Task: Leave every picture out, and write out the remaining entries exactly.

Data for review:
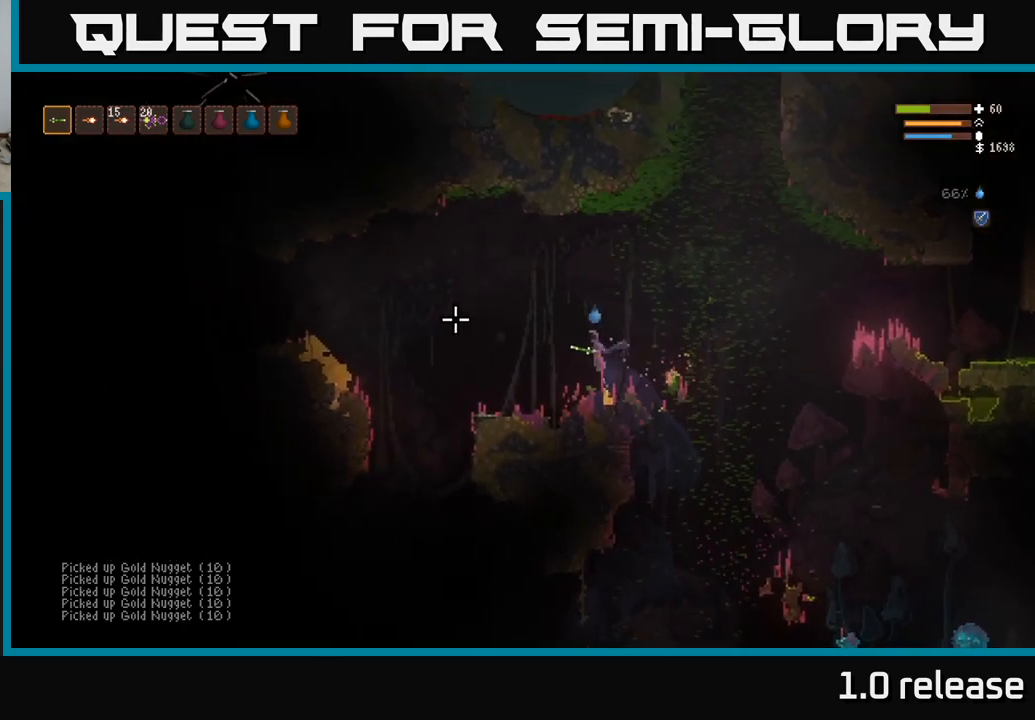
{"buttons": [], "left_stick": "left", "right_stick": "left", "events": []}
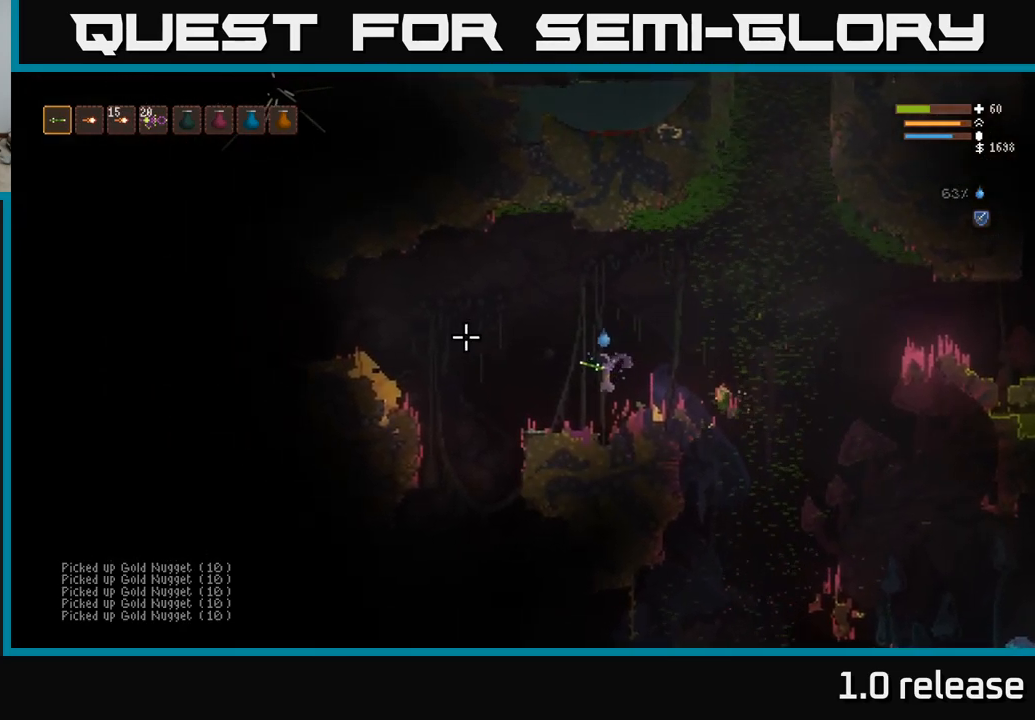
{"buttons": [], "left_stick": "left", "right_stick": "left", "events": []}
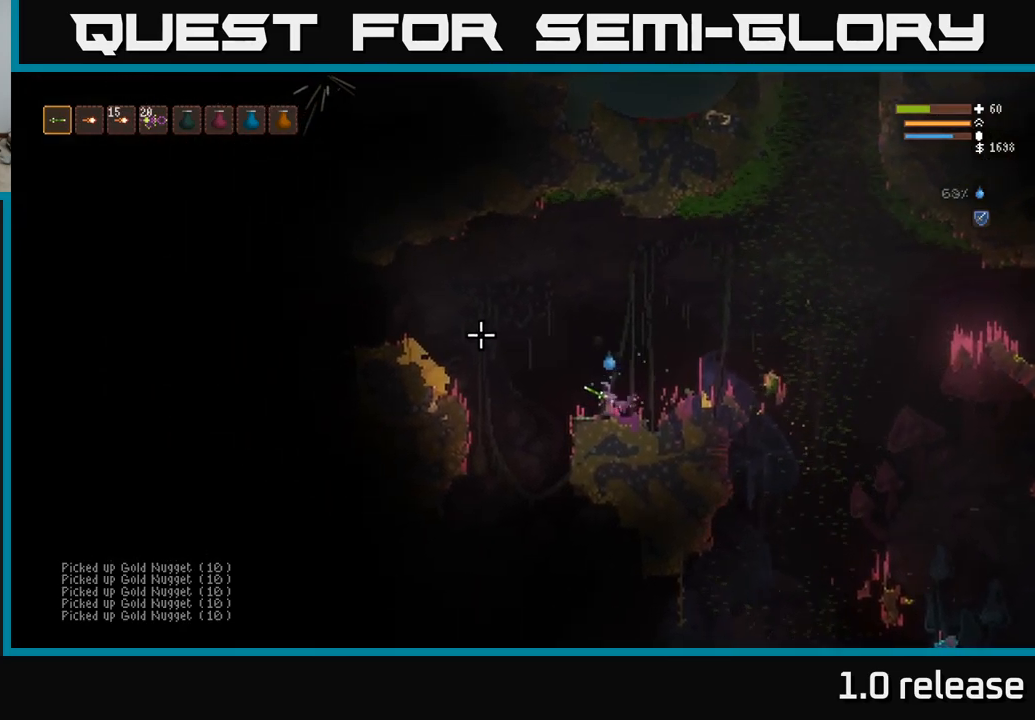
{"buttons": ["L2"], "left_stick": "left", "right_stick": "left", "events": [[233, "L2", "down"]]}
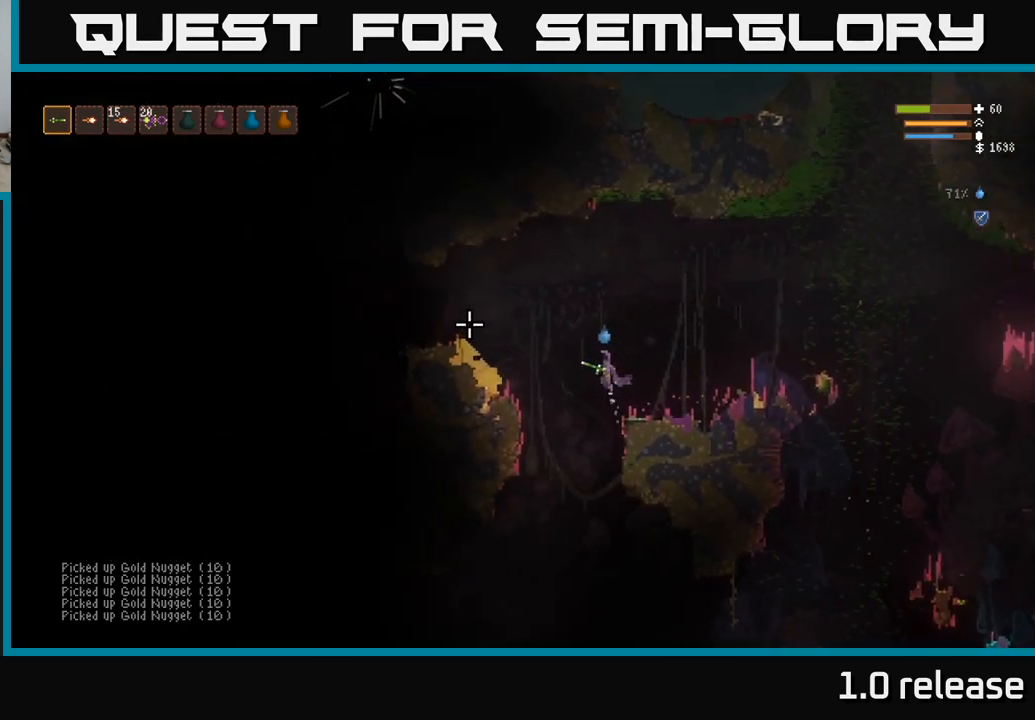
{"buttons": ["L2"], "left_stick": "left", "right_stick": "left", "events": [[100, "L2", "up"], [400, "L2", "down"]]}
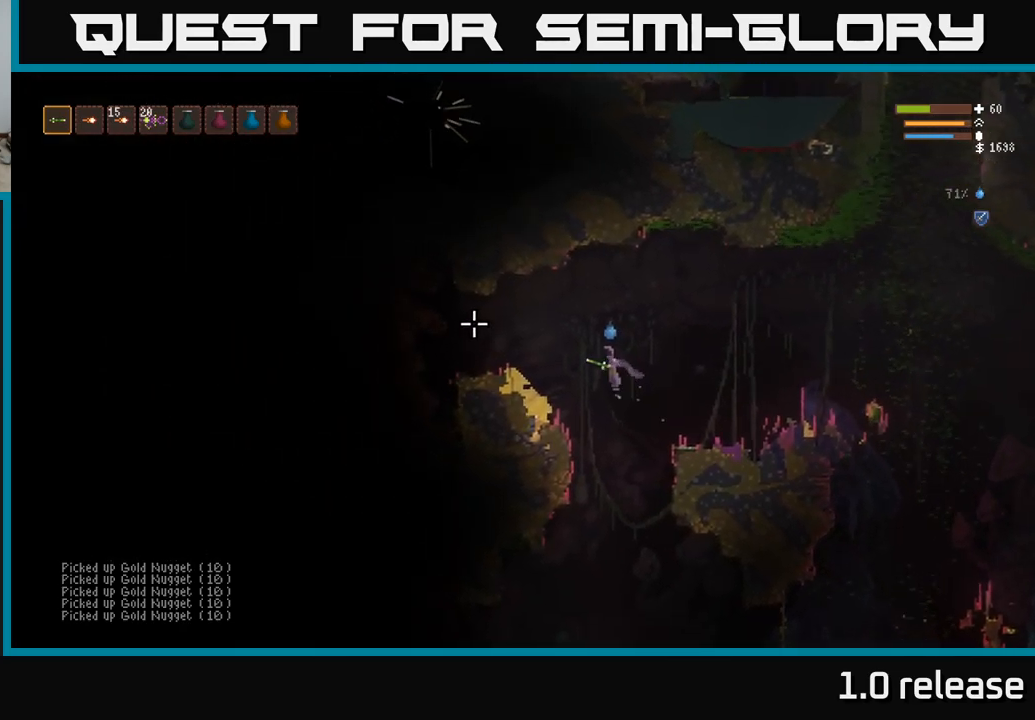
{"buttons": ["L2"], "left_stick": "left", "right_stick": "left", "events": [[67, "L2", "up"], [383, "L2", "down"]]}
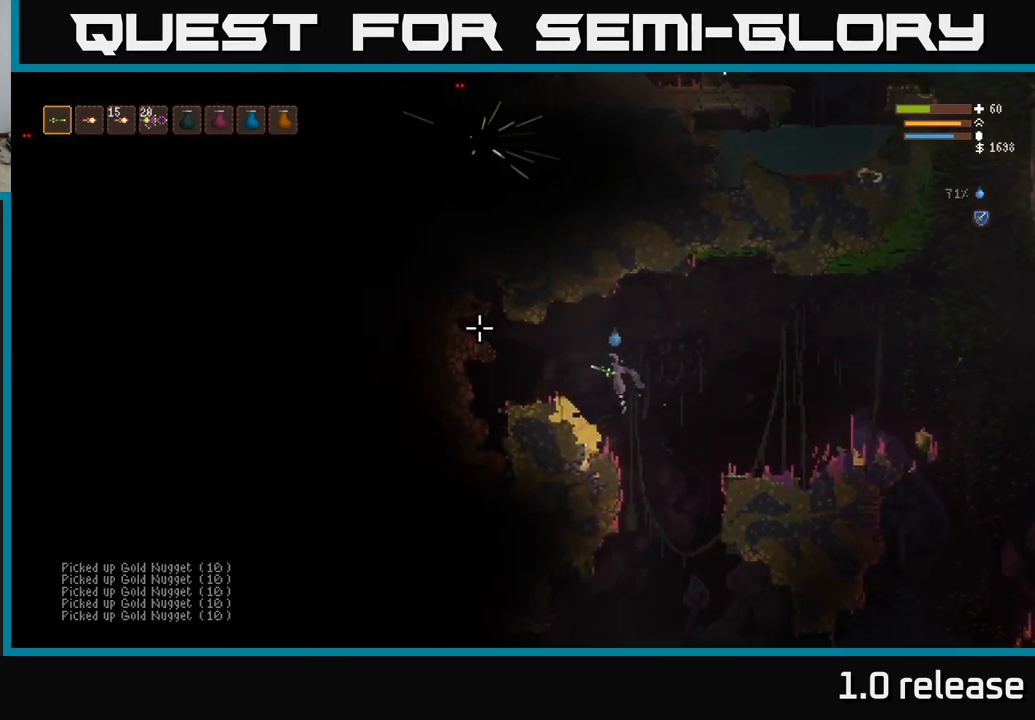
{"buttons": [], "left_stick": "left", "right_stick": "up", "events": [[67, "L2", "up"], [67, "right_stick", "up-left"], [317, "right_stick", "up"]]}
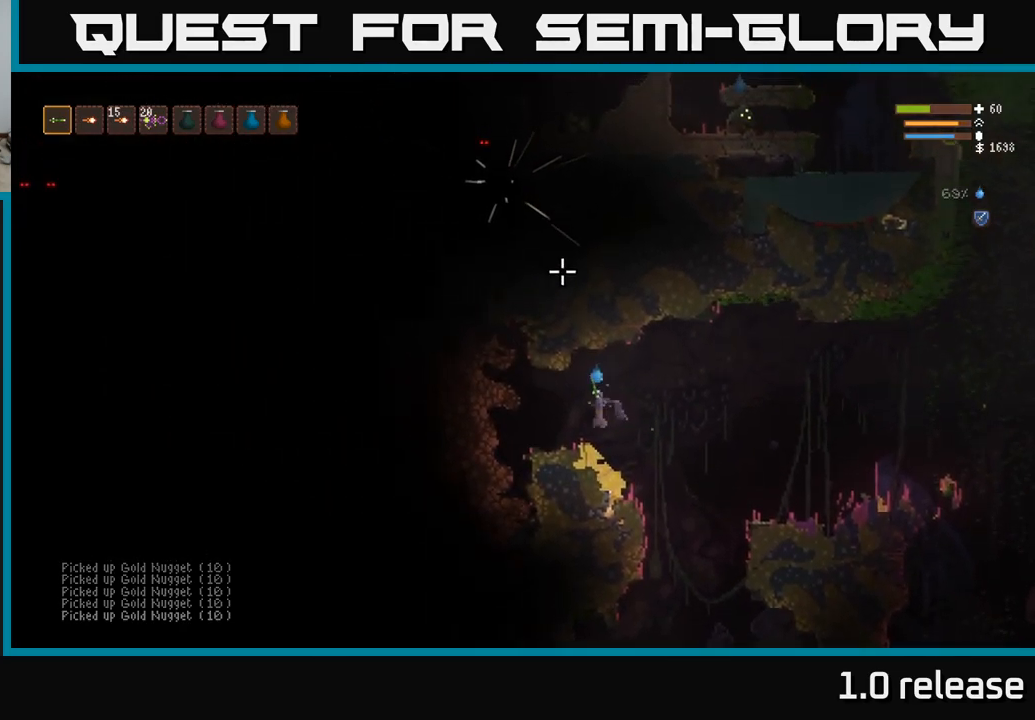
{"buttons": ["L2"], "left_stick": "center", "right_stick": "up-right", "events": [[67, "right_stick", "up-right"], [350, "L2", "down"], [350, "left_stick", "center"]]}
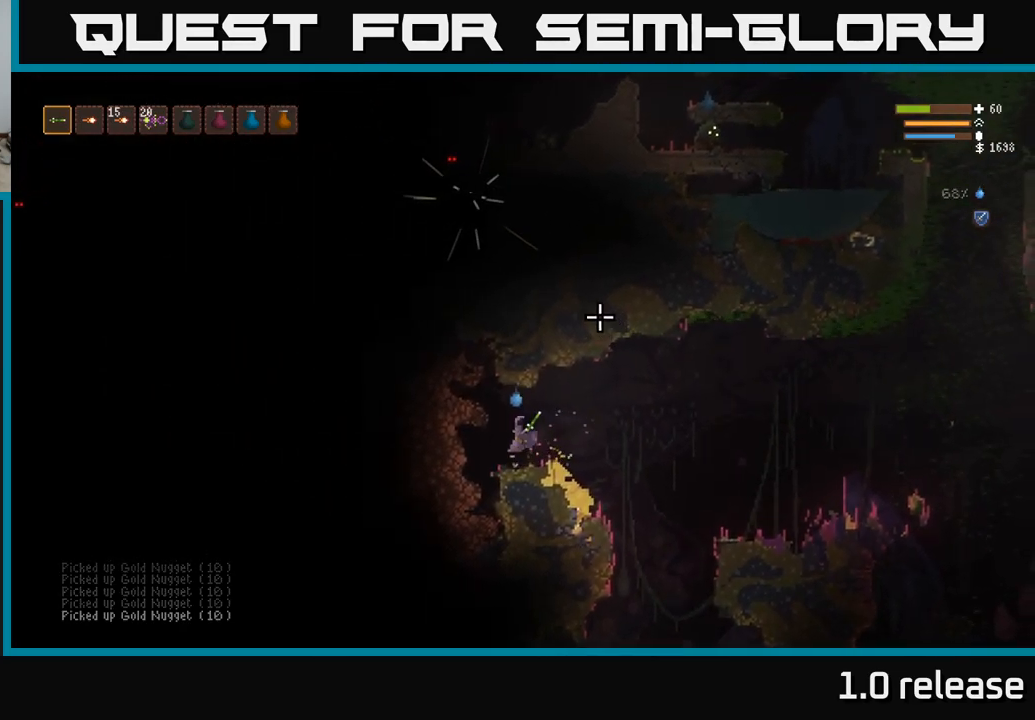
{"buttons": [], "left_stick": "right", "right_stick": "up", "events": [[100, "right_stick", "up"], [434, "L2", "up"], [434, "left_stick", "right"]]}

Reply:
{"buttons": [], "left_stick": "left", "right_stick": "left", "events": []}
{"buttons": [], "left_stick": "left", "right_stick": "left", "events": []}
{"buttons": ["L2"], "left_stick": "left", "right_stick": "left", "events": [[233, "L2", "down"]]}
{"buttons": ["L2"], "left_stick": "left", "right_stick": "left", "events": [[100, "L2", "up"], [400, "L2", "down"]]}
{"buttons": ["L2"], "left_stick": "left", "right_stick": "left", "events": [[67, "L2", "up"], [383, "L2", "down"]]}
{"buttons": [], "left_stick": "left", "right_stick": "up", "events": [[67, "L2", "up"], [67, "right_stick", "up-left"], [317, "right_stick", "up"]]}
{"buttons": ["L2"], "left_stick": "center", "right_stick": "up-right", "events": [[67, "right_stick", "up-right"], [350, "L2", "down"], [350, "left_stick", "center"]]}
{"buttons": [], "left_stick": "right", "right_stick": "up", "events": [[100, "right_stick", "up"], [434, "L2", "up"], [434, "left_stick", "right"]]}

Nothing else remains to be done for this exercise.